## TEXTO FORNECIDO:
Casa usada para o lazer em área de preservação permanente na praia de Naufragados deve ser demolida em ação ambiental do MPSC
Uma casa na Praia de Naufragados, no Sul da Ilha de Santa Catarina, em Florianópolis, deve ser demolida por ter sido construída de forma ilegal em área de preservação permanente de restinga. A demolição, desocupação do terreno e a recuperação da área degradada foram requeridas pela 22ª Promotoria de Justiça da Capital, em cumprimento de sentença em ação civil pública (ACP), que já transitou em julgado, no Superior Tribunal de Justiça (STJ).
Na ACP, o Ministério Público de Santa Catarina (MPSC) comprovou que o imóvel se localiza em área de preservação em que qualquer construção ou tipo de ocupação são proibidos pela legislação ambiental das esferas federal, estadual e municipal.
Entre os argumentos da proprietária da casa contra a demolição e a recuperação da área degradada estava o "direito adquirido" por ter comprado o imóvel quase 20 anos após a sua construção e por ocupá-lo desde então. Mas, como demonstrou o Ministério Público, a jurisprudência é clara: não há direito adquirido em "continuar a degradar" e a demolição e restauração da área são a única forma de cessar os danos ambientais.

## TAREFAS A EXECUTAR:
a – Na notícia sobre a casa na Praia de Naufragados, qual promotoria requereu a demolição do imóvel?
b – Prossiga a notícia sobre a casa na Praia de Naufragados a partir do ponto em que ela termina.
As entradas não são utilizadas nesta parte.

## DADOS APRESENTADOS:
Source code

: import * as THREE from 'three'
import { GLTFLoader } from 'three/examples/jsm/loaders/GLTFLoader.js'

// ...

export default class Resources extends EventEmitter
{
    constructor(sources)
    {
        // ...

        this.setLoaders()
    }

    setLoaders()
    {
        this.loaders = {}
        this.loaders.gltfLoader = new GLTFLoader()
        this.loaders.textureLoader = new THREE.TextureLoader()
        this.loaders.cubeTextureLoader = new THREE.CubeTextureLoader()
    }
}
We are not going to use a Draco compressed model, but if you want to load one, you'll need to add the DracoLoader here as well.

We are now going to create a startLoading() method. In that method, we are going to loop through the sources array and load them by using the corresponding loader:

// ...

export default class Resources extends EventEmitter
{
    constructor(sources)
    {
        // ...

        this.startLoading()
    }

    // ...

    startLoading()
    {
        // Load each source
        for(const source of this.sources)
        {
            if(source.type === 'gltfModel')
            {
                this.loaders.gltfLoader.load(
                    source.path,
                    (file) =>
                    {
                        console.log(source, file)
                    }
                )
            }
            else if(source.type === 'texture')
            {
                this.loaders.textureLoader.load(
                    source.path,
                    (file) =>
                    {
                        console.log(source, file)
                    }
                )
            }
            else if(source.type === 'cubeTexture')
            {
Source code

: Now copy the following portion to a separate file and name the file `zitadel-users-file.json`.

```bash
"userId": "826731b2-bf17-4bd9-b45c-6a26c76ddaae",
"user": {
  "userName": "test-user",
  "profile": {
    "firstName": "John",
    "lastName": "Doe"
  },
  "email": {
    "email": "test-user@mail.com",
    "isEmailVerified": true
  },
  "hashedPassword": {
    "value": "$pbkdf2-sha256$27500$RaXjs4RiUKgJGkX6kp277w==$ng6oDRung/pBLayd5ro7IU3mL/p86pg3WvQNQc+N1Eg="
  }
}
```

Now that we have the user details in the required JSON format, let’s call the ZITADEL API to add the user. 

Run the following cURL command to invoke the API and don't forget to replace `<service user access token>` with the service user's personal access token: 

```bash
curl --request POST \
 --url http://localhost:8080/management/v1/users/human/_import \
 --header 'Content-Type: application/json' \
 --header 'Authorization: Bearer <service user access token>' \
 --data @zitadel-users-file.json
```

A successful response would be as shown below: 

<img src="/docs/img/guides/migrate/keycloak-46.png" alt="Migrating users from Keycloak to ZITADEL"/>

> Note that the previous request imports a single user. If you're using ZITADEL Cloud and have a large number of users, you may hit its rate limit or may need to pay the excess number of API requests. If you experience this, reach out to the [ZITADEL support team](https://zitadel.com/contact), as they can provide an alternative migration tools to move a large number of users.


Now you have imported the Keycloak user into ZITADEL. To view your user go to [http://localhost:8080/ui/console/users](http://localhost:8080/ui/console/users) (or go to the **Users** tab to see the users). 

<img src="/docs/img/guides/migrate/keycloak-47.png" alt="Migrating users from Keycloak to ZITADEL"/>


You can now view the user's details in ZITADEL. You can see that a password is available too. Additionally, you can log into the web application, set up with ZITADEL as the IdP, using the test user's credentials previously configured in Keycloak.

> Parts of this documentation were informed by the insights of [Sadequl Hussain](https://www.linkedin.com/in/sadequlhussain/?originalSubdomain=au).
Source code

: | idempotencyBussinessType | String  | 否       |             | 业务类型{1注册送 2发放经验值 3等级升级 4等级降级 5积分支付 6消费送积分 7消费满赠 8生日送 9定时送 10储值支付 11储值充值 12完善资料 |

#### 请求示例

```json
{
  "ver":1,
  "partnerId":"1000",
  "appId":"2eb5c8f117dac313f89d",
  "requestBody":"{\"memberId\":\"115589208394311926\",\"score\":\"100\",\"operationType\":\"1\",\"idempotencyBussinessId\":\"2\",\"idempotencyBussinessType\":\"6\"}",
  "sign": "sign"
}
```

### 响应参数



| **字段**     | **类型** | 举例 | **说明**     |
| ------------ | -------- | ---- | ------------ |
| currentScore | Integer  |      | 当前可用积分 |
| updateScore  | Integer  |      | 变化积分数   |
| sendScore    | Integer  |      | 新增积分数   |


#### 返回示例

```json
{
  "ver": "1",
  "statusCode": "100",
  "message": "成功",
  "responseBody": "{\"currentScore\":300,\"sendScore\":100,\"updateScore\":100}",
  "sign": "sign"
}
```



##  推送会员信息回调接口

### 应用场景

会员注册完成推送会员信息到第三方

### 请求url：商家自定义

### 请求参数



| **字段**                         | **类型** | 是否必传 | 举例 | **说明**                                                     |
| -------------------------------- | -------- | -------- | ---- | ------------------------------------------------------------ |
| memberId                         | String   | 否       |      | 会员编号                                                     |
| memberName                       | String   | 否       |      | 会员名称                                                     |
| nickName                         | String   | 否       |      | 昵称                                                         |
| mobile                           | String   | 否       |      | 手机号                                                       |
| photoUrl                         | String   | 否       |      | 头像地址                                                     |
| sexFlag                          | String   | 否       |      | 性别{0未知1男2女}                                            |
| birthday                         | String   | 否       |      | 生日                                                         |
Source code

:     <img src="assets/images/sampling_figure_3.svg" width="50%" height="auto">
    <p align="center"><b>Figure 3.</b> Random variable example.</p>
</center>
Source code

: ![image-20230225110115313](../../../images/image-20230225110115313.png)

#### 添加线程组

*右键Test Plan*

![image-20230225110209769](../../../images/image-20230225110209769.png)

## RESULTADOS:
a – A 22ª Promotoria de Justiça da Capital.

b –
A casa foi construída na década de 1970, sem qualquer licença ou autorização do poder público, de forma clandestina, dentro da área do Parque da Serra do Tabuleiro.
Com a posterior atualização dos limites do parque estadual, o terreno deixou de pertencer àquela reserva ambiental, mas de acordo com a prova técnica elaborada pela FATMA - hoje, Instituto do Meio Ambiente (IMA-SC) - para a ACP, passou a integrar a Área de Preservação Ambiental (APA) do Entorno Costeiro. O Código Florestal Brasileiro, o Código Ambiental Estadual e o Zoneamento Municipal de Florianópolis mantêm a condição daquela região como Área de Preservação Permanente (APP), onde é proibida a ocupação humana e a construção.
Construída em madeira, de aparência rústica e sem pintura, a casa poderia ser confundida como a moradia de uma família humilde, mas foi sendo reformada e recebendo melhorias ao longo do tempo (nas fotos desta página, que constam da ACP, é possível ver como a casa era quando o processo deu início, até os dias atuais, já com segundo andar e áreas de lazer). A proprietária alegou, em sua defesa, que seria seu único imóvel e que a casa era a sua residência, mas as investigações comprovaram que era utilizada como uma residência de veraneio, conforme comprovaram os laudos periciais e os testemunhos que fundamentaram a ACP.
Recursos adiaram execução da sentença
A sentença determinando que a proprietária do imóvel, a FLORAM e a FATMA providenciassem a demolição da casa, a desocupação do terreno e a recuperação da área degrada foi proferida pela 3ª Vara da Fazenda Pública da Comarca da Capital em 18/9/2007.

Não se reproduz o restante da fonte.